Attack Decay Sustain Release is unashamedly a dance album. But it’s a dance album that deliberately turns its back on production sheen in favour of jaw-rattling beats. Once the hips are swinging, Simian Mobile Disco’s ten-track musical salvo sets to work on the ears with the sort of acid grooves and epic breakdowns that have been gathering dust in a cupboard since 1992.

Who’s it by
Simian Mobile Disco have had an eclectic route to the top by anybody’s standards. The story of electro fans James Ford and Jas Shaw starts with an indie band called Simian, which successfully crossed indie melodies with dance sensibilities. Although LP We Are Your Friends became a cult indie sensation, they were consistently overlooked by the mainstream. Eventually, the DJ duo began to focus more and more energy on their true passion – dance.

As word began to spread, the pair decided it was time to abandon Simian and turn to dance production full-time. It proved a wise career move – Simian Mobile Disco rapidly made their name as the dream ticket for indie bands seeking a dance makeover.

Finally, the pair decided it was time to escape the dingy production booth by unleashing their long-awaited debut LP. Attack Decay Sustain Release was born.
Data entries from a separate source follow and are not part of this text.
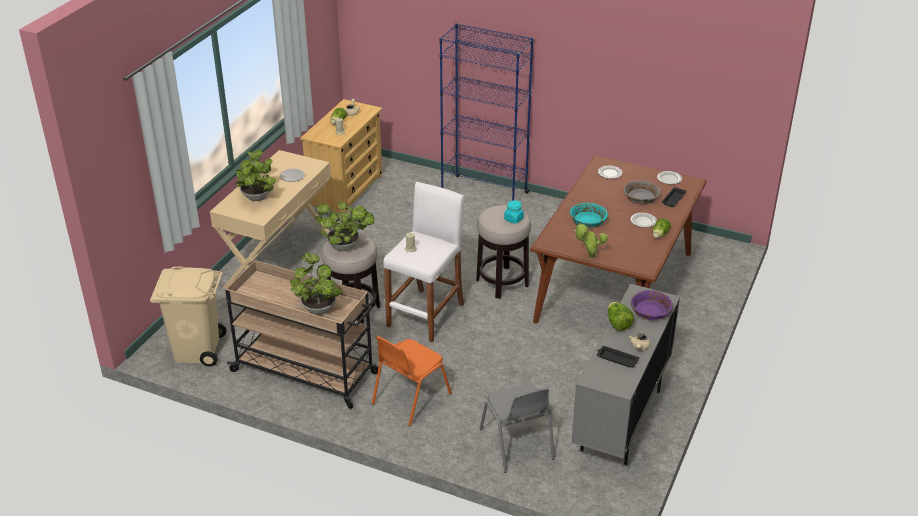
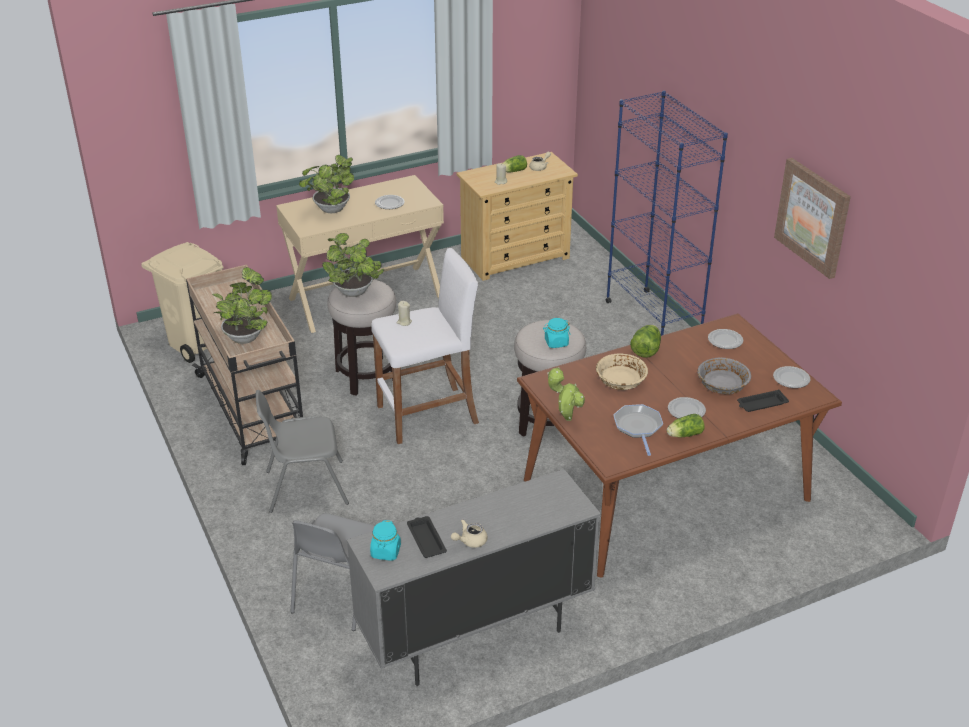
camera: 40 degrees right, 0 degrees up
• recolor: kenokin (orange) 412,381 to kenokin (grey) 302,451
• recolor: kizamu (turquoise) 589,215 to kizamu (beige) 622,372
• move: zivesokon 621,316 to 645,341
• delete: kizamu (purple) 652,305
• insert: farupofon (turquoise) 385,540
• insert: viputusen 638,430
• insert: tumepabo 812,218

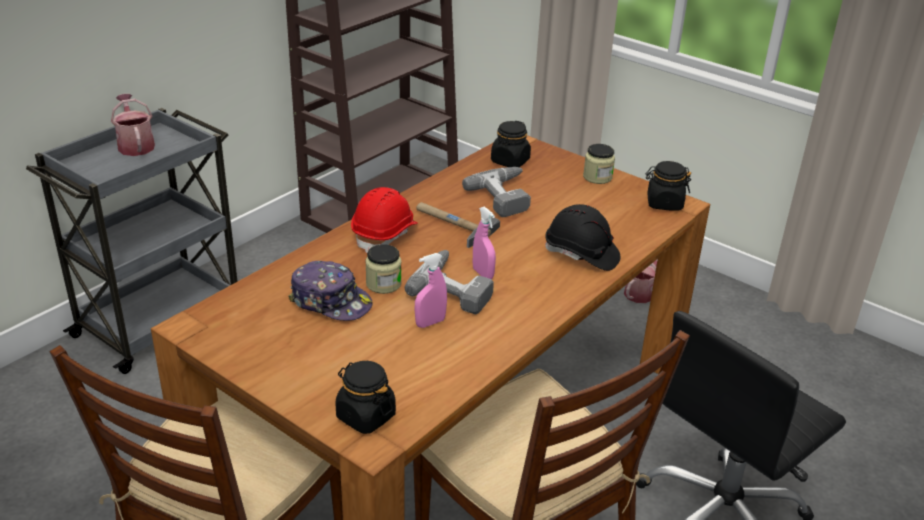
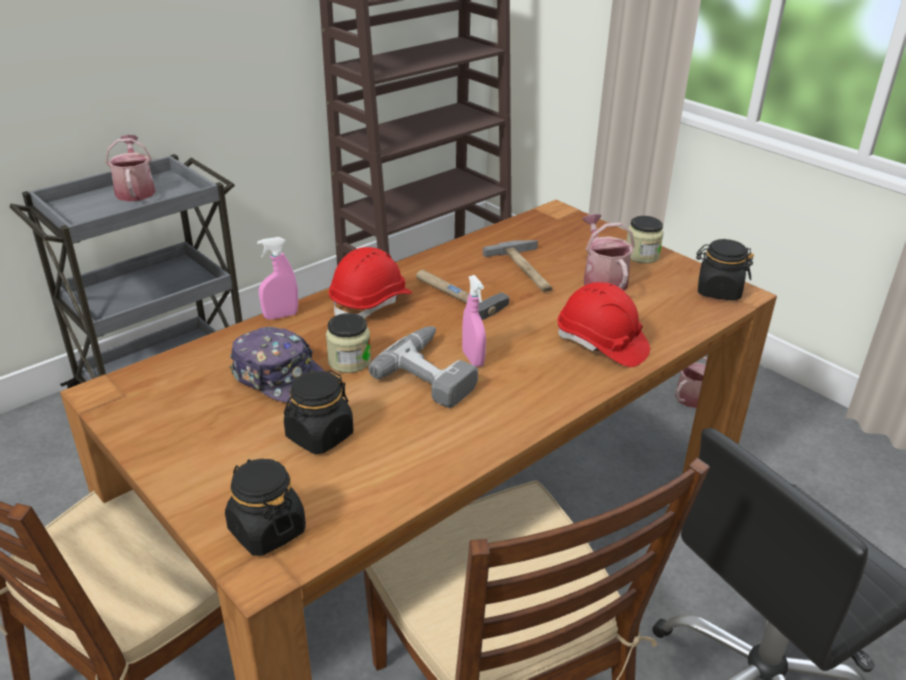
camera: 10 degrees right, 0 degrees up
• move: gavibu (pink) 430,290 to 277,278
• replace: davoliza 496,192 to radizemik 517,266
• move: farupofon (black) 511,144 to 319,412
• recolor: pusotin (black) 582,237 to pusotin (red) 603,324
• insert: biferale 608,252

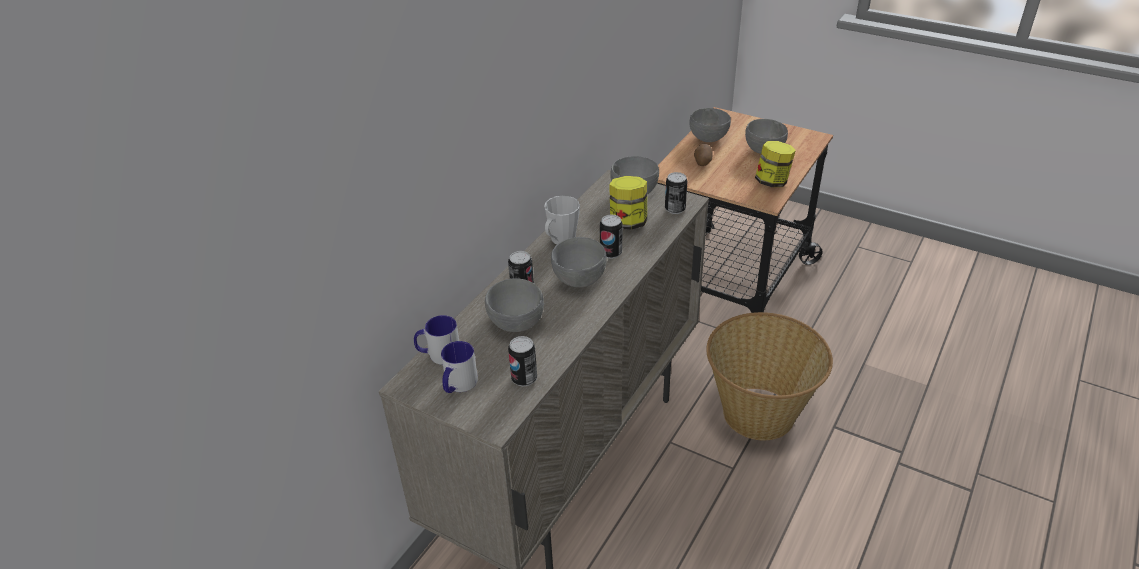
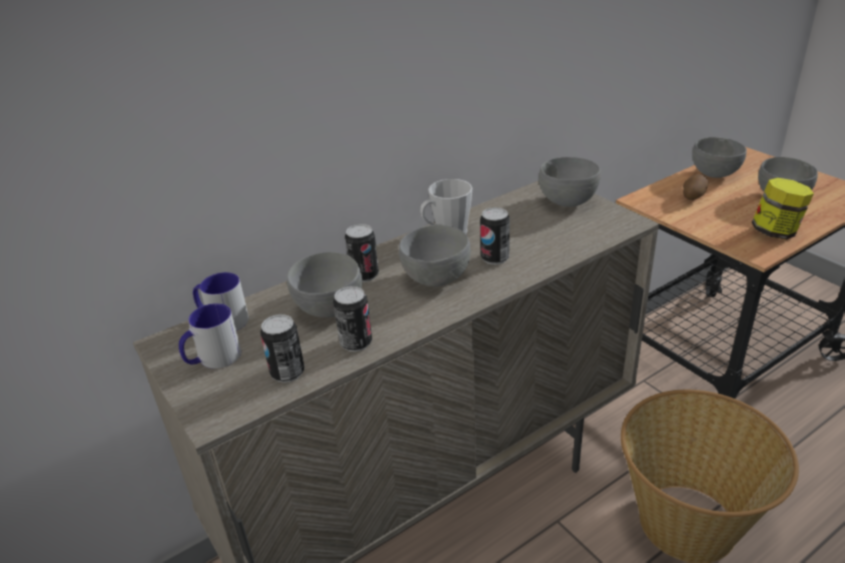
camera: 25 degrees right, 5 degrees down
• delete: farupofon 628,203
• move: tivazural 676,193 to 352,319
Cover of 2007 Simian Mobile Disco LP Attack Decay Sustain Release

As an example…
“If I had the money to go to a record store, I would…Go to that record store, steal some records, man. I’m telling you I’m broke, I’m telling you I’m broke, but I’m surviving, and I can cope. Yeah I’m a hustler baby, that’s what my daddy’s made me” – Hustler

Likelihood of a trip to the Grammys
It’s a sure-fire bet that anybody who’s anybody in the dance fraternity will jump on this album. Clubbers, DJs and critics will all find something to love, but the Grammys may prove a step too far. Mind you, if they keep on producing killer albums for the likes of Arctic Monkeys and Klaxons, they might scoop a few Grammys by association.

What the others say
“If you were one of those people complaining they couldn’t hear the ‘rave’ in new rave, Attack Decay Sustain Release should make you very happy” – Amazon.com

“The new tracks seem either rushed or cobbled together, Frankenstein monster-style” – Slant Magazine

So is it any good?
Attack Decay Sustain Release is the best name imaginable for this album. You see, it’s not so much a title as a mission statement.

Each track takes no prisoners, kicking off with an all-out attack on the listener, as crunching beats remorselessly assault the senses. Song after song grabs hold of your eardrum and mercilessly pounds away until decay sets in. As your nerves gradually recover, Simian Mobile Disco effortlessly sweep you back off the floor again with a nagging hook that grows and sustains, sustains and grows. Suddenly, the beat is back alongside such outrageously old-skool acid riffs that release is the only option. Go with it, break out a grin and just let your body move!

Ok, so some critics might argue there’s nothing astonishingly new here. Isn’t this just a rehash of the oldest dance formula in existence? Well yes, yes it is. But it hasn’t been rehashed with this much style and verve since Mylo. So crank up the volume, ignore the naysayers and brace yourselves for Attack Decay Sustain Release.